> [Excerpt provided]

This issue has been automatically marked as stale because it has not had recent activity. If you think this still needs to be addressed please comment on this thread.

github-actions[bot] avatar Apr 20 '24 15:04 github-actions[bot]

I have this issue:

size mismatch for base_model.model.model.embed_tokens.weight: copying a param with shape torch.Size([32002, 4096]) from checkpoint, the shape in current model is torch.Size([32000, 4096]).

size mismatch for base_model.model.lm_head.weight: copying a param with shape torch.Size([32002, 4096]) from checkpoint, the shape in current model is torch.Size([32000, 4096]).

deema-A avatar Jul 19 '24 16:07 deema-A

I've same issue too. Did you guys solve this problem? @deema-A @joaomsimoes

architectyou avatar Sep 23 '24 01:09 architectyou

I've same issue too. Did you guys solve this problem? @deema-A @joaomsimoes

Nope ='\

deema-A avatar Sep 23 '24 04:09 deema-A

Hey, may be you can help me: I try to finetune llama:


base_model = "meta-llama/Llama-3.2-1B-Instruct"

torch_dtype = torch.float16
attn_implementation = "eager"

bnb_config = BitsAndBytesConfig(
    load_in_4bit=True,
    bnb_4bit_quant_type="nf4",
    bnb_4bit_compute_dtype=torch_dtype,
    bnb_4bit_use_double_quant=True,
)

model = AutoModelForCausalLM.from_pretrained(
    base_model,
    quantization_config=bnb_config,
    device_map="auto",
    attn_implementation=attn_implementation,
)

tokenizer = AutoTokenizer.from_pretrained(base_model, trust_remote_code=True)

def find_all_linear_names(model):
    cls = bnb.nn.Linear4bit
    lora_module_names = set()

> [Exercise description]
Decide whether each statement agrees with the issue thread, answering yes or no and quoting the words of the thread that settle it: (a) The issue was marked stale for lack of recent activity. (b) In the checkpoint, the embed_tokens weight has shape torch.Size([32000, 4096]). (c) The fine-tuning code loads the model in 8-bit. The records are not needed here.

> [Extracted data]
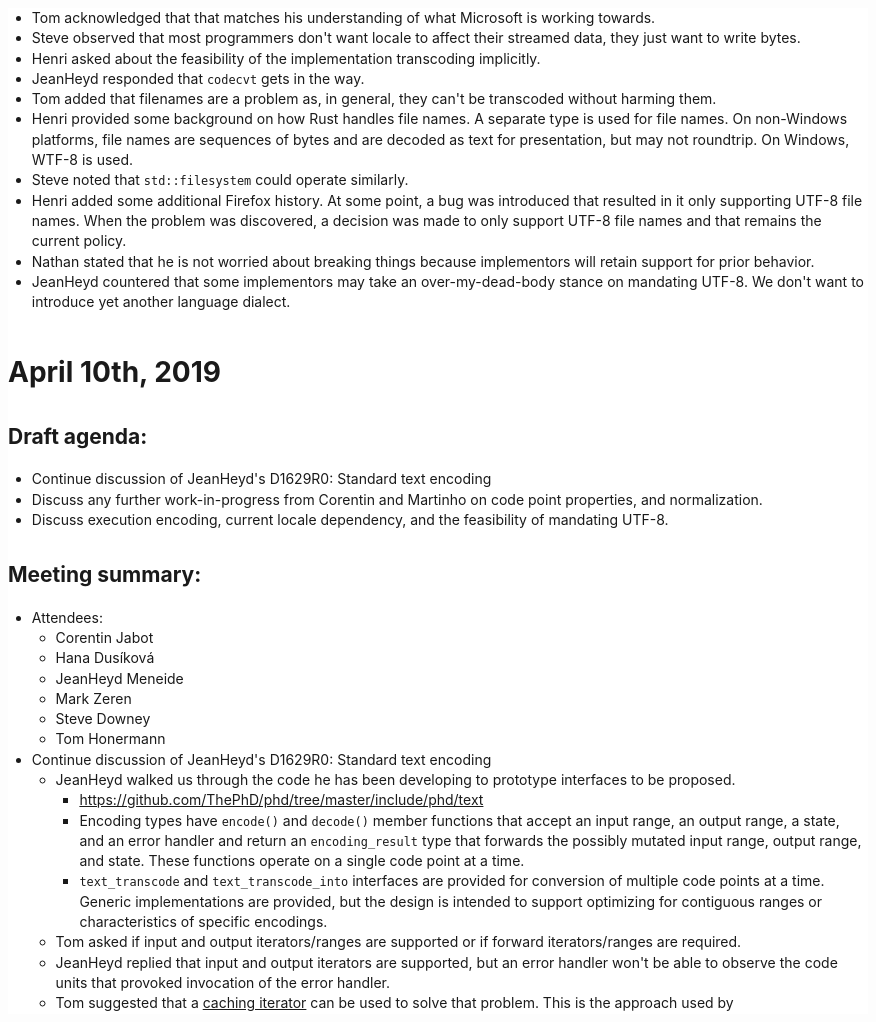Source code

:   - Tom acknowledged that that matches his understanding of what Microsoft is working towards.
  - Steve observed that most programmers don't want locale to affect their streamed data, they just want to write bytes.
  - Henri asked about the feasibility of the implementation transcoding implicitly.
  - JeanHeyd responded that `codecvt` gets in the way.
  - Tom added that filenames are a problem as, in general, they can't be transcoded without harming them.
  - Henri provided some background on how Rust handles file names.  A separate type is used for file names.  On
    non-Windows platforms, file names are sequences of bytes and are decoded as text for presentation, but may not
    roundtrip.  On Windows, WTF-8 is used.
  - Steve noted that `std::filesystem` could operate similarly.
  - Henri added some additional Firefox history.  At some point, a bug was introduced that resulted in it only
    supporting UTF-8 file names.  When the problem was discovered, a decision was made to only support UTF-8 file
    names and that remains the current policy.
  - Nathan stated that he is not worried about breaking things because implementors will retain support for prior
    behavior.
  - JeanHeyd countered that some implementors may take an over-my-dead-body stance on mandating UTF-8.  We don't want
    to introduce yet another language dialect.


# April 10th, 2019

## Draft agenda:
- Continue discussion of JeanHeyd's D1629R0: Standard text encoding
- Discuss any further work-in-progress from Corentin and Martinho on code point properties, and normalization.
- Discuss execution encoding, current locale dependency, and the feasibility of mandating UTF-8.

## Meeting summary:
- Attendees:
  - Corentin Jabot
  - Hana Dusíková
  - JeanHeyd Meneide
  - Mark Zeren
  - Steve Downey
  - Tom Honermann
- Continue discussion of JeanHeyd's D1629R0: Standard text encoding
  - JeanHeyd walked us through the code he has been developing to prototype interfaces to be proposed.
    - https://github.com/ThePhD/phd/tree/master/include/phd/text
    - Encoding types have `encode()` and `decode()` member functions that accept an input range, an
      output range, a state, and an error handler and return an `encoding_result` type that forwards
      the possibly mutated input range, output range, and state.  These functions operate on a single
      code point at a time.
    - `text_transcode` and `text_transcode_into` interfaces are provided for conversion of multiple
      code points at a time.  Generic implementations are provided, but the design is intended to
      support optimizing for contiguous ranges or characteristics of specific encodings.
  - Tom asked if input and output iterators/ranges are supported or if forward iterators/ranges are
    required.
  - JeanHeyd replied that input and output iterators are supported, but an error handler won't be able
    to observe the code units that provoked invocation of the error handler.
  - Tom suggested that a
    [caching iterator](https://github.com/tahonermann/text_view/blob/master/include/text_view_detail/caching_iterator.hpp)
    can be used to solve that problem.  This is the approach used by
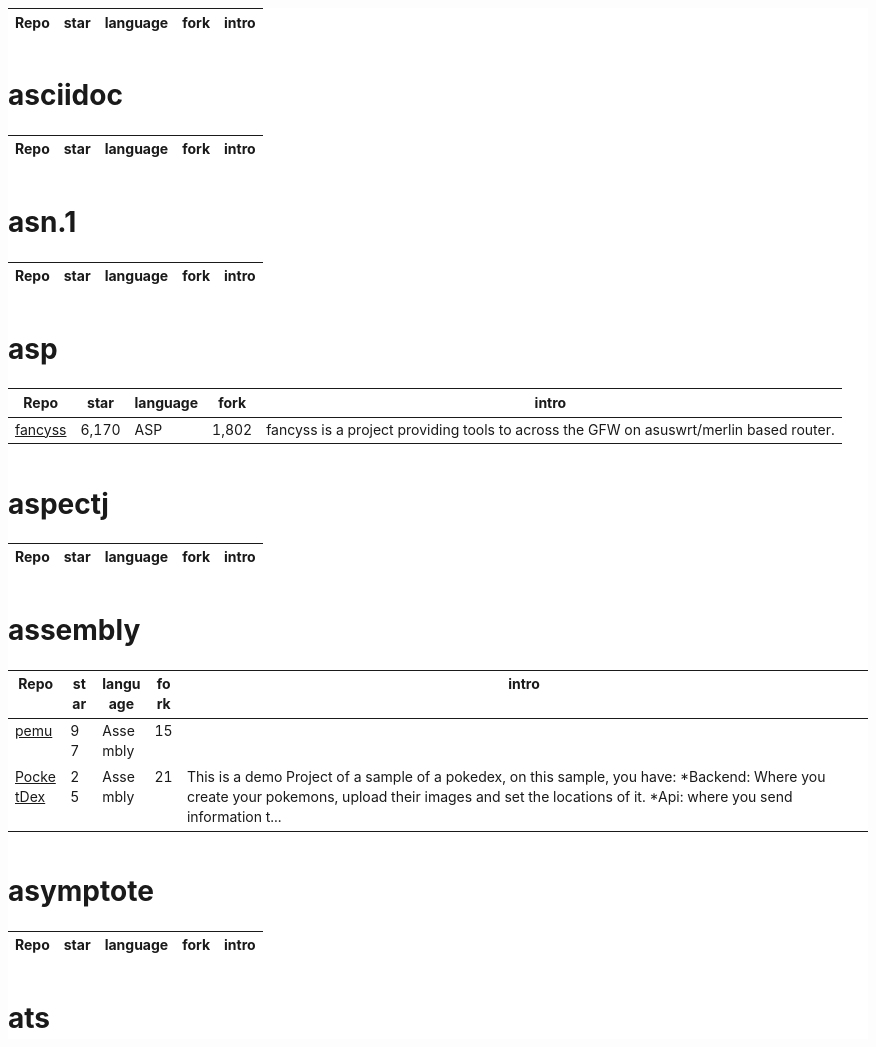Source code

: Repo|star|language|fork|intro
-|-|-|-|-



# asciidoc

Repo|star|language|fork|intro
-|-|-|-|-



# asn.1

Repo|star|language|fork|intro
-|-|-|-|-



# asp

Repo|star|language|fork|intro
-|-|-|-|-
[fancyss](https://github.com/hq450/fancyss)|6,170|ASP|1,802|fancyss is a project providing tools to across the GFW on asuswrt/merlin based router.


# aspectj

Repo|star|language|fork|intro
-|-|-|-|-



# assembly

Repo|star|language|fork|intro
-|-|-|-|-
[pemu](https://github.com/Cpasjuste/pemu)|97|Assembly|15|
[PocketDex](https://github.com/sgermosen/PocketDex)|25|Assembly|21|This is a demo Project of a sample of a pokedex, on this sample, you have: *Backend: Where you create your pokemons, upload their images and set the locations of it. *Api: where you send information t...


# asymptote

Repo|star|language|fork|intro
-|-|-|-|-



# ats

> [Solution for this task]
(a) Yes: "because it has not had recent activity"
(b) No: "copying a param with shape torch.Size([32002, 4096]) from checkpoint"
(c) No: "load_in_4bit=True"